··· Record set ···

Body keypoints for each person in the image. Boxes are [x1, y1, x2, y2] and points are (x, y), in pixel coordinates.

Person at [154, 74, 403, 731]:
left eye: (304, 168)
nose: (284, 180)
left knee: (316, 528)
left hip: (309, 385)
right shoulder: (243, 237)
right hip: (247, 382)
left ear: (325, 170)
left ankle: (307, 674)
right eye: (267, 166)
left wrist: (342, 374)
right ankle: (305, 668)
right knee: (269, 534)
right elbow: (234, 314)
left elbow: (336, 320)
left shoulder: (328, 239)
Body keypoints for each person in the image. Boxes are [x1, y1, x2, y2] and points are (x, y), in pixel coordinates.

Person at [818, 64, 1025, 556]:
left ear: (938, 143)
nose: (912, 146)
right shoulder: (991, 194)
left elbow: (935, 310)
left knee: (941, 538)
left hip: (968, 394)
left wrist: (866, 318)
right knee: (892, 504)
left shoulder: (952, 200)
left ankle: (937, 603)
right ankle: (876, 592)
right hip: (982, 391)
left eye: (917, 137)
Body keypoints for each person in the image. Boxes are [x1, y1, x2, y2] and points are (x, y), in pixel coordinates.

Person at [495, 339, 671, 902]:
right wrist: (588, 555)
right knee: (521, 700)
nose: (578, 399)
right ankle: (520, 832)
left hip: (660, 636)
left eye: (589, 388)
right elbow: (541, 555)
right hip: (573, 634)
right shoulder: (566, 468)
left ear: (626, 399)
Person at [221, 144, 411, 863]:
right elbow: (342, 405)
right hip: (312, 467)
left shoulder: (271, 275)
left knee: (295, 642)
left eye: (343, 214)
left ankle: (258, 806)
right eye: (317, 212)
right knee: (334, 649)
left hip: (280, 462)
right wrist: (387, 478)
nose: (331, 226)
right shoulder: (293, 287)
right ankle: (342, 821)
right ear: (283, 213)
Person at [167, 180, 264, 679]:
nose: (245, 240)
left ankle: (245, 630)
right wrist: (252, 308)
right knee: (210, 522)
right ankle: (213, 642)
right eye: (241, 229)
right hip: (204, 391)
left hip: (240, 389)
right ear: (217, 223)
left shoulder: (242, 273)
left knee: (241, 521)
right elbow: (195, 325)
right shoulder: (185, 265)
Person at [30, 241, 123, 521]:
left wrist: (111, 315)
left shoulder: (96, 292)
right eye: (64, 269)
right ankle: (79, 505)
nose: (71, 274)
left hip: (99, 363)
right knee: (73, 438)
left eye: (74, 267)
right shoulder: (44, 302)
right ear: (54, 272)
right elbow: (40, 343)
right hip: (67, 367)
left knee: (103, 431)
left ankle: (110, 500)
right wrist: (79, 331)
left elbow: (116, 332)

···

What you are asked to do:
Using the data above, transcribe the lines that run from the line with "right elbow: (342, 405)" to the line with "right eye: (241, 229)", both ends kept, and output nothing else.

Finished exercise:
right elbow: (342, 405)
right hip: (312, 467)
left shoulder: (271, 275)
left knee: (295, 642)
left eye: (343, 214)
left ankle: (258, 806)
right eye: (317, 212)
right knee: (334, 649)
left hip: (280, 462)
right wrist: (387, 478)
nose: (331, 226)
right shoulder: (293, 287)
right ankle: (342, 821)
right ear: (283, 213)
Person at [167, 180, 264, 679]:
nose: (245, 240)
left ankle: (245, 630)
right wrist: (252, 308)
right knee: (210, 522)
right ankle: (213, 642)
right eye: (241, 229)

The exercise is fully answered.